Customs can really bring a whole lot to ones personality and background. Like what they say, that in some cultures women walked behind their man, the wife stays at home and tend for the kids and care for the husband and the entire household. What the man earns he offers it to his wife and family. Then the wife manages the money that the man has offered until he receives again.
Pinoy style, is quite similar to all customs around the world. We pinoy’s have picked up a whole lot from the people who have settled and invaded Philippines how many thousand of years ago.
In Philippines, is just about natural that the wife stays at home, tends the household and when man gets home he tends to him as well. He is well served from laying and picking his clothes for work, bringing coffee, taking off his shoes and his feet rest on an ottoman to getting his slippers and so on and forth. In short the wife becomes his personal assistant. His money is the family money and people think that since he is the bread winner he needs to taken cared of.
In other countries, it’s an equal share of everything and anything. And I mean 50/50.
I grew up thinking that my Mom was a superwoman. She tends the whole household and doesn’t rely on our helpers. She goes to the market with our cook to help her give some ideas on what to prepare for lunch and dinner and as a help to carry those heavy goods but she personally picks them herself. She goes to the marked every single day so that she can buy the freshest of the fresh. She do the groceries herself even if the list is already written and the money can be given to one of our helps to do so. She gets up early morning to make sure that breakfast is serve and cook in the right way. She makes lunches, dinners and snacks and makes sure that all food are served HOT.
I adapted that kind of lifestyle when I got married minus the help. We can get help if we want to pay extra and help in California is by the hour. Very costly. I used to be stayed at home mom/wife for a decade. Thankful for the decision my kids are enjoying their education properly and set a great example to them. They have learn that being their Mom I am the toughest to find but can break easily.
Now that I am back in the working mom scene, I asked my kids and hubby to help out in the household chores. So,far my kids are responding well with the chores that has been handed to them. They got lots of privilege time and earning more as well. I am so thankful that what we have decided a decade ago although a lot of critics was thrown at us are useful and being use.
Money wise it is a shared income unlike others his money is her money and her money is her money alone. In our household, we have a budget to stick too and whatever is left from that budget goes to our savings for future usage. We do not buy things even if we can afford it. First, we brainstorm and asked how bad do we need it? From a scale of 1 to 10, and 10 being the baddest that we really need it. It does help, and coupons, coupons, coupons it does help and works a miracle in a lot of ways.
Raising a family of four who loves to eat, travel and indulge ourselves with some expensive and inexpensive things. We need to budget and save a lot and during our family dinner nights we got the change to discuss things and plan things out.

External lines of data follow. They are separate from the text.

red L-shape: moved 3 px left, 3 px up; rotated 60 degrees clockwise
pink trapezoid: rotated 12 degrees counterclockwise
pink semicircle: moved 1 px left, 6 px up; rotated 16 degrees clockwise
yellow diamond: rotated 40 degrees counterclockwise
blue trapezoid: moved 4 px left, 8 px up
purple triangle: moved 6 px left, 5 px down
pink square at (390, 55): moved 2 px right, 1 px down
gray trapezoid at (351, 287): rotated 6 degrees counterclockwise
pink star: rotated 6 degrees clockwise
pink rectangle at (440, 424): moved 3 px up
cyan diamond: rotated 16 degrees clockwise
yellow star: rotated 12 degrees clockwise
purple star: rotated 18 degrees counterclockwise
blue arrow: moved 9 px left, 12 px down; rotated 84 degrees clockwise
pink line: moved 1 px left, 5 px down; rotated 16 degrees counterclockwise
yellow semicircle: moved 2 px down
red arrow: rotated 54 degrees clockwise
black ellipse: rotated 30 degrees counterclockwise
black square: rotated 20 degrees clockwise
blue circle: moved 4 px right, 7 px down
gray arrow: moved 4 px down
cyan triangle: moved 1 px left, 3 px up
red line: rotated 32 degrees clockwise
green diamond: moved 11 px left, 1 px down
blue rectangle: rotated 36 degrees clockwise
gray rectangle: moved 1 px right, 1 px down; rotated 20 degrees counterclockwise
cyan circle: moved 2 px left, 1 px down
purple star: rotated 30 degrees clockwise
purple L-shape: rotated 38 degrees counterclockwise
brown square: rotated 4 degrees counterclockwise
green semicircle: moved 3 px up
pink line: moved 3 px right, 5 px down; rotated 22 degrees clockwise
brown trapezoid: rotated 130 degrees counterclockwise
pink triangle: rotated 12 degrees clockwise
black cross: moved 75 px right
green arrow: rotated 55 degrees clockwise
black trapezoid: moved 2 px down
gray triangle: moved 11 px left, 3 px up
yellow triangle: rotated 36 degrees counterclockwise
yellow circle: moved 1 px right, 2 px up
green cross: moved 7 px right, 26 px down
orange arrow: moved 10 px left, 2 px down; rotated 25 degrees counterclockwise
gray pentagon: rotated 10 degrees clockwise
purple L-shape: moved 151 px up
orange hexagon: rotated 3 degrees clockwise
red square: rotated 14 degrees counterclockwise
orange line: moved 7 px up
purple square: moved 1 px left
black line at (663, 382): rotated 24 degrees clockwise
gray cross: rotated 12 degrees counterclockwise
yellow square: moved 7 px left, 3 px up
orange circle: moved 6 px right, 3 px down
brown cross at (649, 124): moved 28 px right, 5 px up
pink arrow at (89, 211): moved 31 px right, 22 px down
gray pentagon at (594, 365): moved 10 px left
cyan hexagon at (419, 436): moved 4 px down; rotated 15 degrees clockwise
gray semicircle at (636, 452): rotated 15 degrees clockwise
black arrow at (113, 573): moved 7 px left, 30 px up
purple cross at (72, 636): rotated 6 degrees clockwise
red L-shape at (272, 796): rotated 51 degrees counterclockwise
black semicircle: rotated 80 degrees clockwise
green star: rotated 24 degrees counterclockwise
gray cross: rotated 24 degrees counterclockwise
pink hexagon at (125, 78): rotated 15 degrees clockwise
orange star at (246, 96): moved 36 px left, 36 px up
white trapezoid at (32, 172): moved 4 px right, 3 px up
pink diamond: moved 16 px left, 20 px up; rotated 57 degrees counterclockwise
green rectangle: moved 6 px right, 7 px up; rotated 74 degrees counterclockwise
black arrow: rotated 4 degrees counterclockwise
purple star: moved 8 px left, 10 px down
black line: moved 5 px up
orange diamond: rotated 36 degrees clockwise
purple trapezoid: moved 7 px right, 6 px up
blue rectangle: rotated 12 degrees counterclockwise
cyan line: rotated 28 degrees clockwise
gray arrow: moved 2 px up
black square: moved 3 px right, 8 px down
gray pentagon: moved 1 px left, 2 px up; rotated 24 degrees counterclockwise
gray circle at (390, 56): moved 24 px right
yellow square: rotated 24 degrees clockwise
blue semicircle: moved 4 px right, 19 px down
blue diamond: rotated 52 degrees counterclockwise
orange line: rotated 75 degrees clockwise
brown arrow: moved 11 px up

Just like when I was growing up, dinner table is where our dreams were made and how our future was mold. There’s a lot of things that can happen during dinner nights and for one I am thankful that we got those nights during dinner we get to discuss and talk about anything under our dinner lights.
Thankful that Mom showed us how to cleaned our rooms, how to wash our clothes, how to iron and how to make everyday and easy way. Like she said, life is not hard, you are just making it hard.